Иржик уселся на лавку и принялся ожесточённо стучать пестиком.
Штепан невозмутимо остановил его:
– Не спеши. Спешка хороша при ловле блох. Кисть не напрягай, иначе рука быстро устанет. Мягко и свободно. Вот так. – Он ещё раз показал, как надо перетирать лекарство. Или это не лекарство?
– А что это за штука?
– О, это один из важнейших в фармакологии ингредиентов – кальциум карбоникус вульгарис.
Иржик оторопел от таких непонятных и красивых слов.
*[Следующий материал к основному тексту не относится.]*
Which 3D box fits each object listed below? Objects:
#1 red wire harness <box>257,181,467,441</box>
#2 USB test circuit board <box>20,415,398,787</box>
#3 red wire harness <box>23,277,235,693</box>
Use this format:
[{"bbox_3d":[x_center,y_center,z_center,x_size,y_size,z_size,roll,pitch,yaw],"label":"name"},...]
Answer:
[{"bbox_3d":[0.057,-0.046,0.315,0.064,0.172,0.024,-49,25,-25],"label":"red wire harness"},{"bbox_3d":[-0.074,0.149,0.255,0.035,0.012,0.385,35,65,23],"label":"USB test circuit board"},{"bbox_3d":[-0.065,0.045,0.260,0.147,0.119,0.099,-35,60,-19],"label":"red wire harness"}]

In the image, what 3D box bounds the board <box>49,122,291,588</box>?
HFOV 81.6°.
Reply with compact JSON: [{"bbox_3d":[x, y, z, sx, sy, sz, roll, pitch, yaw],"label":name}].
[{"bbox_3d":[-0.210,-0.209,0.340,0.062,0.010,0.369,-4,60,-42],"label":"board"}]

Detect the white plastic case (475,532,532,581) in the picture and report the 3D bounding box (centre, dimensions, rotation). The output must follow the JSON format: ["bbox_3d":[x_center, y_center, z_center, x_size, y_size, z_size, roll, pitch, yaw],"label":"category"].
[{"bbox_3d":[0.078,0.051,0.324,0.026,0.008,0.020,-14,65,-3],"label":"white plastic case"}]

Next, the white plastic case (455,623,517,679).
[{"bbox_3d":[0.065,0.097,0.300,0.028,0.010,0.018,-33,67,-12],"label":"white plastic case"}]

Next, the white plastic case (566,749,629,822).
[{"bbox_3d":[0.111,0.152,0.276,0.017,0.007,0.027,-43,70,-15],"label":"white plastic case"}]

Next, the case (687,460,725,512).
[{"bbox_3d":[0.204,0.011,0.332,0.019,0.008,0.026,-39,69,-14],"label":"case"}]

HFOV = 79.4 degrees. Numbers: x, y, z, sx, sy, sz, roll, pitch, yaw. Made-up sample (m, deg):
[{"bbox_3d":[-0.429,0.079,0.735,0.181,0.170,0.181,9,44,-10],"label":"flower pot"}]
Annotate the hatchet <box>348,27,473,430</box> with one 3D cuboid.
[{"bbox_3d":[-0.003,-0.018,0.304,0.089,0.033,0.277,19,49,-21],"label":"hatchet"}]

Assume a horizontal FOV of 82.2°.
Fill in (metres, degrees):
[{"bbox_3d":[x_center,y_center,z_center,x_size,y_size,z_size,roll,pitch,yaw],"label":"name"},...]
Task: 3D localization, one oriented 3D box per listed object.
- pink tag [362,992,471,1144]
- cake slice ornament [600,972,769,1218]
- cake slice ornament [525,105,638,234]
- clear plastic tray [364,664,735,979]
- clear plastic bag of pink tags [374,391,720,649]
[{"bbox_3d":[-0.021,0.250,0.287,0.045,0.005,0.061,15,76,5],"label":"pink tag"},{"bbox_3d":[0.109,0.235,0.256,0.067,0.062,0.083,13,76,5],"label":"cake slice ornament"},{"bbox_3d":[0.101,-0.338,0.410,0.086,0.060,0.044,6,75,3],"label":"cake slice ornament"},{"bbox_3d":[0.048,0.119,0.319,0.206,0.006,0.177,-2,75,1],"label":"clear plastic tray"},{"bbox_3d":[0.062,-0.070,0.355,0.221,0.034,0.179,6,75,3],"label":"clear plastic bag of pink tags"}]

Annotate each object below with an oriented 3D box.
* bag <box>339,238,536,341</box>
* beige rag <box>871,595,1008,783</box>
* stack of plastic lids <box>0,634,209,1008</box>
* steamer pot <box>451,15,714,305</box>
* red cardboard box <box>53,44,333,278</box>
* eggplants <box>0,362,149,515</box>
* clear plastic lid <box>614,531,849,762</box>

Рядом Берджик из такой же узкой баночки ложечкой набирал зеленоватый порошок, насыпал точно отмеренной порцией в крохотные пакетики из тонкой коричневатой бумаги и укладывал в маленькие картонные коробочки. На каждой коробочке была красиво и аккуратно выведена надпись на тарабарском языке. Похоже, здесь без латыни шагу не ступить.
Иржик засмотрелся, что делают другие. Каждый занят был чем-то своим – кто разливал по пузырькам густую и тягучую жидкость, закрывал эти пузырьки тугими пробками, оборачивал сверху бумажной шапочкой и привязывал треугольную бумажку с латинской надписью, кто, как и он сам, стучал пестиком, кто смешивал в фаянсовой мисочке какие-то жидкости и порошки.
– Эй, ты что, а если муха в рот влетит? Кончай грезить!
– Здорово тут у вас!
– Здорово. Только не у вас, а у нас. Фартук нацепил? пестик в руки взял? – значит всё, свой. Ладно, пока тебе простительно по сторонам глазеть, я и сам первый день толком работать не мог, всё на соседей таращился. Но ты всё-таки и о своей работе не забывай, её за тебя никто не сделает.
– Так я уже вроде всё, растёр эту штуку в порошок. Надо пана Штепана позвать.
– Не пана, просто Штепана. Вот как провизором станет, так и в паны произведём.
Берджик сунул нос в ступку соседа.
– О, да тебе ещё тереть и тереть.
На прятелей кто-то шикнул, и всезнайка, приложив палец к губам, замолчал.
У Иржика уже рука отваливалась, но не показать же в первый день себя слабаком! Наконец к нему подошёл Штепан, который ещё не пан, одобрительно кивнул, достал с полки другую узкую банку с серебряной крышкой и показав, как пересыпать в неё порошок, сразу же наполнил ступку новой порцией белых камушков.
Как же хотелось на улицу, там друзья, небось, в речке купаются или в ножики играют, а он в этом фартуке как приговорённый. Мученик науки тайком вздохнул. Приятель, однако услышал.